Source passage:

◆ ◆ ◆ ◆ ◆

Diversify Your Business With Advertising Specialties
Find out how easily your business can adapt to producing ad specialties and what it takes to become a participant in this multibillion-dollar industry.
One of the most important lessons business owners learned over the past few years is that in order to succeed, they must be open to change, new markets, and new technology. Most of the companies that did not adapt to the changing marketplace did not survive. Or, if they did survive, they certainly aren't in the same financial shape they were in before the downturn.
Economic recessions create a great deal of hardship, but they also usher in a great many opportunities to diversify and improve a business. Innovation in products and increased productivity and efficiency are the hallmarks of companies that survive the tough times.
One of the most talked about diversification strategies in screen printing over the past few years has been adding digital technologies to production. Most screen printers have figured out the benefits of using digital printers to produce short-run, high-quality imaging at a reasonable price. But, as the digital-imaging field begins to see a higher level of competition, it may be a good idea to find other markets to capitalize on, given your established screen-printing expertise and equipment.
If you want to enter a new market with a minimal investment, the advertising-specialty industry may be the best place to focus. All it takes to add specialty promotional products is your current printing equipment, plus some simple tooling, a few jigs, and a basic understanding about how the ad-specialty industry is structured. On the following pages, you'll find out how you can break into this lucrative market.
Don't get the impression that there is no cost associated with a move into ad specialties. You'll spend money on marketing, research, sales, and staff training, the amount of which will vary depending upon your product's level of complexity, your production and sales volume goals, and how fast you want to hit the market. But overall, you can get an ad-specialty line off the ground much more economically than starting a new business from scratch.

◆ ◆ ◆ ◆ ◆

Given information:
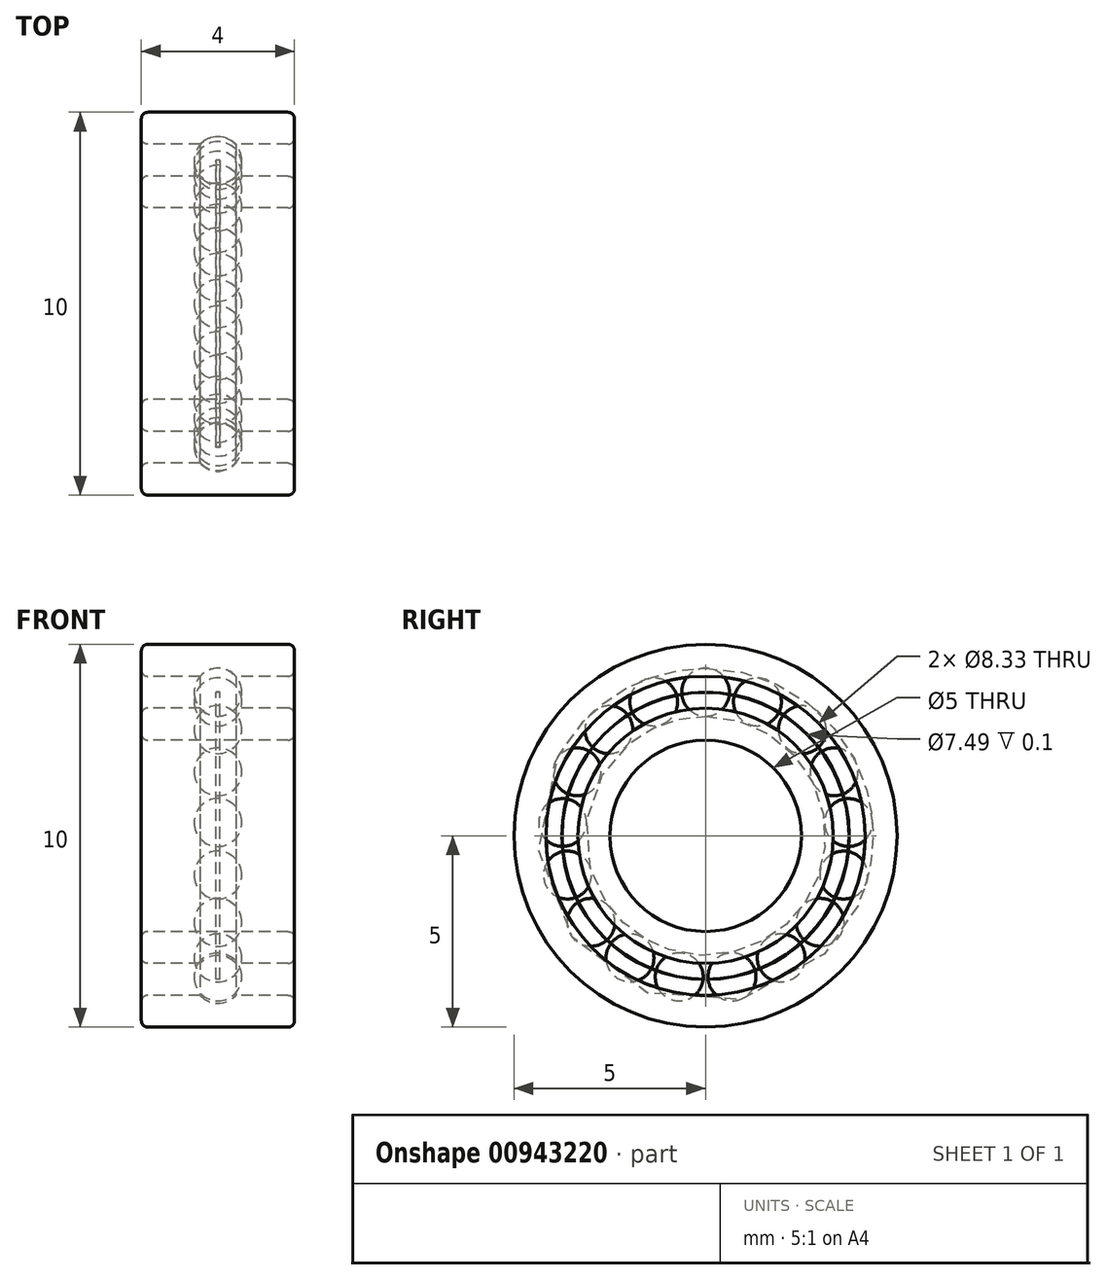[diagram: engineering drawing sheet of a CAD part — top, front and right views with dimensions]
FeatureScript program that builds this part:
annotation { "Feature Type Name" : "Feature", "Feature Type Description" : "" }
export const myFeature = defineFeature(function(context is Context, id is Id, definition is map)
    precondition{}
    {
        {
            var Q0;
            Q0=qCreatedBy(makeId("Front.planeOp"),FACE);
            var sketch = newSketch(context, id + "F0", { "sketchPlane" : qUnion([Q0])});
            skLineSegment(sketch, "E0", {"start": v(-2, 0) * mm, "end": v(2, 0) * mm, "construction": true});
            skLineSegment(sketch, "E1", {"start": v(-2, 0) * mm, "end": v(-2, 2.5) * mm, "construction": true});
            skLineSegment(sketch, "E2.MirrorCS", {"start": v(2, 0) * mm, "end": v(2, 2.5) * mm, "construction": true});
            skLineSegment(sketch, "E3", {"start": v(-1.83, 2.5) * mm, "end": v(1.83, 2.5) * mm});
            skLineSegment(sketch, "E4", {"start": v(-2, 2.67) * mm, "end": v(-2, 3.17) * mm});
            skLineSegment(sketch, "E5.MirrorCS", {"start": v(2, 2.67) * mm, "end": v(2, 3.17) * mm});
            skLineSegment(sketch, "E6", {"start": v(-1.83, 3.33) * mm, "end": v(0.83, 3.33) * mm});
            skLineSegment(sketch, "E7.MirrorCS", {"start": v(1.83, 3.33) * mm, "end": v(-0.83, 3.33) * mm});
            skLineSegment(sketch, "E8", {"start": v(-2, 0) * mm, "end": v(-2, 4.17) * mm, "construction": true});
            skLineSegment(sketch, "E9", {"start": v(-2, 4.33) * mm, "end": v(-2, 4.83) * mm});
            skLineSegment(sketch, "E10", {"start": v(-1.83, 5) * mm, "end": v(0, 5) * mm});
            skLineSegment(sketch, "E11.MirrorCS", {"start": v(1.83, 5) * mm, "end": v(0, 5) * mm});
            skLineSegment(sketch, "E12.MirrorCS", {"start": v(2, 4.33) * mm, "end": v(2, 4.83) * mm});
            skLineSegment(sketch, "E13", {"start": v(-1.83, 4.17) * mm, "end": v(0.83, 4.17) * mm});
            skLineSegment(sketch, "E14.MirrorCS", {"start": v(1.83, 4.17) * mm, "end": v(-0.83, 4.17) * mm});
            skPoint(sketch, "E15.visualSharp", {"position": v(2, 5) * mm});
            skArc(sketch, "E15.filletArc", {"start": v(2, 4.83) * mm, "mid": v(1.95, 4.95) * mm, "end": v(1.83, 5) * mm});
            skPoint(sketch, "E16.visualSharp", {"position": v(-2, 5) * mm});
            skArc(sketch, "E16.filletArc", {"start": v(-1.83, 5) * mm, "mid": v(-1.95, 4.95) * mm, "end": v(-2, 4.83) * mm});
            skPoint(sketch, "E17.visualSharp", {"position": v(-2, 2.5) * mm});
            skArc(sketch, "E17.filletArc", {"start": v(-2, 2.67) * mm, "mid": v(-1.95, 2.55) * mm, "end": v(-1.83, 2.5) * mm});
            skPoint(sketch, "E18.visualSharp", {"position": v(2, 2.5) * mm});
            skArc(sketch, "E18.filletArc", {"start": v(1.83, 2.5) * mm, "mid": v(1.95, 2.55) * mm, "end": v(2, 2.67) * mm});
            skPoint(sketch, "E19.visualSharp", {"position": v(-2, 4.17) * mm});
            skArc(sketch, "E19.filletArc", {"start": v(-2, 4.33) * mm, "mid": v(-1.95, 4.22) * mm, "end": v(-1.83, 4.17) * mm});
            skPoint(sketch, "E20.visualSharp", {"position": v(-2, 3.33) * mm});
            skArc(sketch, "E20.filletArc", {"start": v(-1.83, 3.33) * mm, "mid": v(-1.95, 3.28) * mm, "end": v(-2, 3.17) * mm});
            skPoint(sketch, "E21.visualSharp", {"position": v(2, 3.33) * mm});
            skArc(sketch, "E21.filletArc", {"start": v(2, 3.17) * mm, "mid": v(1.95, 3.28) * mm, "end": v(1.83, 3.33) * mm});
            skPoint(sketch, "E22.visualSharp", {"position": v(2, 4.17) * mm});
            skArc(sketch, "E22.filletArc", {"start": v(1.83, 4.17) * mm, "mid": v(1.95, 4.22) * mm, "end": v(2, 4.33) * mm});
            skCircle(sketch, "E23", {"center": v(0, 3.75) * mm, "radius": 0.62 * mm});
            skSolve(sketch);
        }
        {
            var Q0;
            Q0=makeQuery(id+"F0.imprint","IMPRINT",FACE,{"disambiguationData":[TD([[makeQuery(id+"F0.imprint","IMPRINT",EDGE,{"derivedFrom":sQuery(id+"F0.wireOp",EDGE,"E9")}),-1.0]])]});
            var Q1;
            Q1=makeQuery(id+"F0.imprint","IMPRINT",FACE,{"disambiguationData":[TD([[makeQuery(id+"F0.imprint","IMPRINT",EDGE,{"derivedFrom":sQuery(id+"F0.wireOp",EDGE,"E3")}),1.0]])]});
            var Q2;
            Q2=sQuery(id+"F0.wireOp",EDGE,"E0");
            revolve(context, id + "F1", {"surfaceOperationType" : NewSurfaceOperationType.NEW, "entities" : qUnion([Q0, Q1]), "axis" : qUnion([Q2]), "revolveType" : RevolveType.FULL});
        }
        {
            var Q0;
            Q0=qCreatedBy(makeId("Front.planeOp"),FACE);
            var sketch = newSketch(context, id + "F2", { "sketchPlane" : qUnion([Q0])});
            skArc(sketch, "E24", {"start": v(0.62, 3.75) * mm, "mid": v(0, 4.38) * mm, "end": v(-0.63, 3.75) * mm});
            skLineSegment(sketch, "E25", {"start": v(0, 3.75) * mm, "end": v(3.74, 3.75) * mm, "construction": true});
            skLineSegment(sketch, "E26", {"start": v(0, 3.75) * mm, "end": v(0, 23.25) * mm, "construction": true});
            skLineSegment(sketch, "E27.MirrorCS", {"start": v(0, 3.75) * mm, "end": v(-3.74, 3.75) * mm, "construction": true});
            skLineSegment(sketch, "E28", {"start": v(-0.63, 3.75) * mm, "end": v(0.62, 3.75) * mm});
            skSolve(sketch);
        }
        {
            var Q0;
            Q0=qSketchRegion(id+"F2",true);
            var Q1;
            Q1=sQuery(id+"F2.wireOp",EDGE,"E27.MirrorCS");
            revolve(context, id + "F3", {"surfaceOperationType" : NewSurfaceOperationType.NEW, "entities" : qUnion([Q0]), "axis" : qUnion([Q1]), "revolveType" : RevolveType.FULL});
        }
        {
            var Q0;
            Q0=qCreatedBy(makeId("Top.planeOp"),FACE);
            var sketch = newSketch(context, id + "F4", { "sketchPlane" : qUnion([Q0])});
            skLineSegment(sketch, "E29", {"start": v(0, 0) * mm, "end": v(16.63, 0) * mm, "construction": true});
            skSolve(sketch);
        }
        {
            var Q0;
            Q0=makeQuery(id+"F3.opRevolve","SWEPT_BODY",BODY,{"disambiguationData":[OSD([sQuery(id+"F2.wireOp",EDGE,"E24"),sQuery(id+"F2.wireOp",EDGE,"E28")])]});
            var Q1;
            Q1=sQuery(id+"F4.wireOp",EDGE,"E29");
            circularPattern(context, id + "F5", {"entities" : qUnion([Q0]), "axis" : qUnion([Q1]), "angle" : 360 * degree, "instanceCount" : 17, "equalSpace" : true});
        }
        {
            var Q0;
            Q0=qCreatedBy(makeId("Right.planeOp"),FACE);
            var sketch = newSketch(context, id + "F6", { "sketchPlane" : qUnion([Q0])});
            skCircle(sketch, "E30", {"center": v(0, 0) * mm, "radius": 3.75 * mm});
            skSolve(sketch);
        }
        {
            var Q0;
            Q0=qSketchRegion(id+"F6",true);
            extrude(context, id + "F7", {"entities" : qUnion([Q0]), "depth" : 0.1 * mm, "offsetDistance" : 25 * mm, "symmetric" : true});
        }
    });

◆ ◆ ◆ ◆ ◆

Actions to take:
[A] In the advertising-specialties article, rename "staff training" as "employee training" and give the passage between "Don't get the" and "business from scratch.", inclusive.
[B] Condense the paragraph of the advertising-specialties article that begins "If you want to enter a new market" into a short list of its main points.
The data above plays no part in what follows.

Results for the exercise:
[A]
Don't get the impression that there is no cost associated with a move into ad specialties. You'll spend money on marketing, research, sales, and employee training, the amount of which will vary depending upon your product's level of complexity, your production and sales volume goals, and how fast you want to hit the market. But overall, you can get an ad-specialty line off the ground much more economically than starting a new business from scratch.

[B]
- The advertising-specialty industry may be the best place to enter a new market with a minimal investment.
- Adding specialty promotional products takes only current printing equipment, some simple tooling, a few jigs, and a basic understanding of how the ad-specialty industry is structured.
- The following pages explain how to break into this lucrative market.